(Data entries)
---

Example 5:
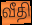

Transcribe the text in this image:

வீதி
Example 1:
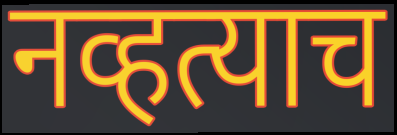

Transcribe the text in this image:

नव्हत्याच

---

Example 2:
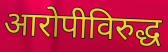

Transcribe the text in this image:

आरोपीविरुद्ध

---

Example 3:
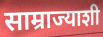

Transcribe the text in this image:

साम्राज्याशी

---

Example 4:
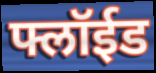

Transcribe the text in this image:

WORK INSTRUCTIONS:
In the answer, the entries must appear exactly as above, without the images.

RESULT:
---

Example 5:

Transcribe the text in this image:

வீதி
Example 1:

Transcribe the text in this image:

नव्हत्याच

---

Example 2:

Transcribe the text in this image:

आरोपीविरुद्ध

---

Example 3:

Transcribe the text in this image:

साम्राज्याशी

---

Example 4:

Transcribe the text in this image:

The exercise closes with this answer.